Fenomena Post-Truth juga menjadi masalah bagi para sejarawan. Azhari mengakui masalah yang serupa pada bidang sejarah. “Post-Truth ini sangat mengancam kebebasan akademik, analisis data. Dan jangan-jangan, Post-Truth ini bisa mematikan. Membungkam riset-riset ilmiah, dalam bidang sejarah dan antropologi,” tutur Azhari.
Haryatmoko menawarkan tiga solusi untuk menghadapi Post-Truth. Pertama adalah media literasi. “Kita itu lemah di media literasi. Salah satunya mudah bereaksi. Membuat keputusan dan tanpa sadar membuat dia tersulut. Media ini membuat kita tidak reflektif lagi. Membuat kita tidak punya waktu untuk mengambil jarak. Semua dihadapi dengan spontan,” Haryatmoko menyebut istilah itu dengan logika waktu pendek, dimana semuanya harus serba cepat dan menghasilkan.

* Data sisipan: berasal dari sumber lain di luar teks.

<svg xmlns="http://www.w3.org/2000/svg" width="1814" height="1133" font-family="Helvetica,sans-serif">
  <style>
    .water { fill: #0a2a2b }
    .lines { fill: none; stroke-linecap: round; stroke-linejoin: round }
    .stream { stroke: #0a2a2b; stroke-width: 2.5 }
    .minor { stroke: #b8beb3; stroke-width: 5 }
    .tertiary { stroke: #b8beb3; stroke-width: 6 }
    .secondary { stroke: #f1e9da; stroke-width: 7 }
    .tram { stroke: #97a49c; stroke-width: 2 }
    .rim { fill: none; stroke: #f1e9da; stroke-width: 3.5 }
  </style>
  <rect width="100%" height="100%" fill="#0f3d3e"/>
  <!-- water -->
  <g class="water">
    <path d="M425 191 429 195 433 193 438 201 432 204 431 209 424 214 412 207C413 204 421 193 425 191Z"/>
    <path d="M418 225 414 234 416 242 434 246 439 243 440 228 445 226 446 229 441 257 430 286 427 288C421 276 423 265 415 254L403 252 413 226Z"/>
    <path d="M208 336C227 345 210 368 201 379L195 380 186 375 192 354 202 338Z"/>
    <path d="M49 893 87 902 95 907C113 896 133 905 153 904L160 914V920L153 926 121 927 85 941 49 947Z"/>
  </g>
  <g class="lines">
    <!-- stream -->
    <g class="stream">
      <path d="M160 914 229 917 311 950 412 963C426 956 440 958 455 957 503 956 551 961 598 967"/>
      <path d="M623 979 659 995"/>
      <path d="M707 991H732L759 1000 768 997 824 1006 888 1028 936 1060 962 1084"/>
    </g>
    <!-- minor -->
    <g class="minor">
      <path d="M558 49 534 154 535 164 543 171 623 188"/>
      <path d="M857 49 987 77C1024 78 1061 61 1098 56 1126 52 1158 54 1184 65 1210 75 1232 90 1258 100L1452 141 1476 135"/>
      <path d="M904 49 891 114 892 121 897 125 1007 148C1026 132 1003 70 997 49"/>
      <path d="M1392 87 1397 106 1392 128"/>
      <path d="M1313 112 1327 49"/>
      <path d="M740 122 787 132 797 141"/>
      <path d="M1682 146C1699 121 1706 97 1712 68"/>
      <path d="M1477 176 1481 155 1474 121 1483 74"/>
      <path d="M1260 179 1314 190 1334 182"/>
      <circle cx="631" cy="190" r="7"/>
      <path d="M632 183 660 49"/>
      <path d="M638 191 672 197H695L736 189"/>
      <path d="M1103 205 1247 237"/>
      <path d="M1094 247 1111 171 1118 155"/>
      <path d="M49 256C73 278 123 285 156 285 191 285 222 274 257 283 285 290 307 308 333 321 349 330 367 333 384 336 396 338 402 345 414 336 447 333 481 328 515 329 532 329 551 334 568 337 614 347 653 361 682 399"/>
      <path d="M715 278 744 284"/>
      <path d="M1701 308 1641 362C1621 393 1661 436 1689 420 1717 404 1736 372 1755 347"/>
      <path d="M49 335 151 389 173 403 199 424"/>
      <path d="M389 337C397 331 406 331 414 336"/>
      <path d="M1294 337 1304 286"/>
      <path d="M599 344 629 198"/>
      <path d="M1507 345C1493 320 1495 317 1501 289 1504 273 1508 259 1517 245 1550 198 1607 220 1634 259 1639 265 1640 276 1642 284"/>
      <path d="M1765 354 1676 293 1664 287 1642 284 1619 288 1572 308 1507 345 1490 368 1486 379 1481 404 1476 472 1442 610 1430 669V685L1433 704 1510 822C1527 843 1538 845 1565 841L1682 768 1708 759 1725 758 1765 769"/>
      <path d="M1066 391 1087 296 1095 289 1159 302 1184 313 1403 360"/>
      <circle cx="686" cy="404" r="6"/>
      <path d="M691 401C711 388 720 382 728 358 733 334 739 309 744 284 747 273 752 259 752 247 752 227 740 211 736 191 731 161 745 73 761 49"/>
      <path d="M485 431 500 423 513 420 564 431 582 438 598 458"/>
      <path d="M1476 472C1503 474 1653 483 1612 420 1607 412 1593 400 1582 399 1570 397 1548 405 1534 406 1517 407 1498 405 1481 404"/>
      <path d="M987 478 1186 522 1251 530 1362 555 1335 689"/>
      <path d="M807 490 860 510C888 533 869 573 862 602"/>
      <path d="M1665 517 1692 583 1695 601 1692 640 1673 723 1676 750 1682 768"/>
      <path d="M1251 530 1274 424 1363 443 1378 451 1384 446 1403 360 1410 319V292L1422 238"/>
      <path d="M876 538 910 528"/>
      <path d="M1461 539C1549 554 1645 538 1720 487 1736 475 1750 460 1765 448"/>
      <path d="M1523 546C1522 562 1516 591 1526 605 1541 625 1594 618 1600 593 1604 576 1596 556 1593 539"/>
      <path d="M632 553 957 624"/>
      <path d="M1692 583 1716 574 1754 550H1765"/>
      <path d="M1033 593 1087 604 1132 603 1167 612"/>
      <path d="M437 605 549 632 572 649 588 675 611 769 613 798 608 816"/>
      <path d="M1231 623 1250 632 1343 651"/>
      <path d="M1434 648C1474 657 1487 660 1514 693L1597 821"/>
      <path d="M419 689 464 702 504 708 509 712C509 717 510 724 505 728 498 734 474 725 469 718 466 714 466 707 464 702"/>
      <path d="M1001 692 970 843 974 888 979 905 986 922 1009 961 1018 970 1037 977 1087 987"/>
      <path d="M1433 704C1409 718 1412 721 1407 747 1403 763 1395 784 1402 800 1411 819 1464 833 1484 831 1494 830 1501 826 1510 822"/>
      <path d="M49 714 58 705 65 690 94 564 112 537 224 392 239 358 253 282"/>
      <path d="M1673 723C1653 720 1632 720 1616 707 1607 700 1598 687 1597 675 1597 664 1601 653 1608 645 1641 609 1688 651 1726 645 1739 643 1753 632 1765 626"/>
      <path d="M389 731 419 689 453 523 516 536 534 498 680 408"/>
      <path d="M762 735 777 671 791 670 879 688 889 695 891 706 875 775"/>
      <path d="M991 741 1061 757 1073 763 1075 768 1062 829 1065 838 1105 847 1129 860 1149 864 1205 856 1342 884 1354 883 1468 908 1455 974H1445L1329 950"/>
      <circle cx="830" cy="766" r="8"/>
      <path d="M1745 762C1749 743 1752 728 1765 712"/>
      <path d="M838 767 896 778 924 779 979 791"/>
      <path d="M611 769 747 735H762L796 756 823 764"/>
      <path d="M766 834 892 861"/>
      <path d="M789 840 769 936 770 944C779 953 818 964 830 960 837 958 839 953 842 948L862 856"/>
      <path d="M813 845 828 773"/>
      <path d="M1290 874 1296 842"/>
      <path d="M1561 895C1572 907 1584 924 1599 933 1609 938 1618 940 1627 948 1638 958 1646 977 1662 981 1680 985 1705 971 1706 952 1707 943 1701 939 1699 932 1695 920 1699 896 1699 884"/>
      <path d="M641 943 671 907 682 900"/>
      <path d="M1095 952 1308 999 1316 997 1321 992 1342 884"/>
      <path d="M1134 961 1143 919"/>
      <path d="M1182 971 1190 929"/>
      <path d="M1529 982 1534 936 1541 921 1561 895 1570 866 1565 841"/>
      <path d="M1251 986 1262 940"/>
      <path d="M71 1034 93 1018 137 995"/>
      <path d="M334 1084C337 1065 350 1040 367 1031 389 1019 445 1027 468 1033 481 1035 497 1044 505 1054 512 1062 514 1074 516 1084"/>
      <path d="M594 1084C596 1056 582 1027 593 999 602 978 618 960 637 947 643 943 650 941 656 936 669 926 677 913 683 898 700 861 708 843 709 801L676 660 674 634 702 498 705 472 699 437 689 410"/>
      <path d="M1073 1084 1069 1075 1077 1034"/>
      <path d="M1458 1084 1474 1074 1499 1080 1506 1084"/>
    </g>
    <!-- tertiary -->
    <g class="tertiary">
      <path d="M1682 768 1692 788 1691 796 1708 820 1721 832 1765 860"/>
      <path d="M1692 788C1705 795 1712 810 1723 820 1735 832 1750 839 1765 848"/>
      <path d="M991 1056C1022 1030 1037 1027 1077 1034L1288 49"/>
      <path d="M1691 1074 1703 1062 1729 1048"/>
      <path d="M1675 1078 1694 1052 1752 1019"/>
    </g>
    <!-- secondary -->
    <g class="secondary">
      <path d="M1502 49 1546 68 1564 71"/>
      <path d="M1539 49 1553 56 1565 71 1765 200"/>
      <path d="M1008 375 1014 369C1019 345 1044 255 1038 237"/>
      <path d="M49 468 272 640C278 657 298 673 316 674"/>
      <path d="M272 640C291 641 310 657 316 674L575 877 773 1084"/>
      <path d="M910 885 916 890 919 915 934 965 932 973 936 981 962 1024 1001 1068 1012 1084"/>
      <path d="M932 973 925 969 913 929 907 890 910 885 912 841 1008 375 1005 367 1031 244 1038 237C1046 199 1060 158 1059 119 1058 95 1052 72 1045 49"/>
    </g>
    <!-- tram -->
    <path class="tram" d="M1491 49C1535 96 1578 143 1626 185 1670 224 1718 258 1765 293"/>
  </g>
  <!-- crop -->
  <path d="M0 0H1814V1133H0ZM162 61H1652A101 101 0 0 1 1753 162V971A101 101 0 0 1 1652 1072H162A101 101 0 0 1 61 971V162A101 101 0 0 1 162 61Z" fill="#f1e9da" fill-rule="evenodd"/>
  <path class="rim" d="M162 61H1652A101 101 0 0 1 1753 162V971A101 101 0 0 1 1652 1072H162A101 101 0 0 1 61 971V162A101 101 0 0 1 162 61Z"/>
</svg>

Post-Truth juga dapat ditangkal dengan jurnalisme baru. Menurutnya, fokus jurnalisme bukan pada lagi menceritakan, tetapi harus berani memverifikasi. “Kekuatan jurnalisme berada di verifikasi data, premis-premis pernyataannya, kemampuan mendeteksi berita tidak benar, menghancurkan dan menggusur berita-berita bohong agar tidak diberikan tempat.” Solusi selanjutnya adalah manajemen konflik. “Yang semakin sulit adalah manajemen konflik. Apakah nantinya ini akan masuk ke cara pendidikan ke depan? Ini yang belum diperhatikan dalam Post-Truth,” kata Haryatmoko.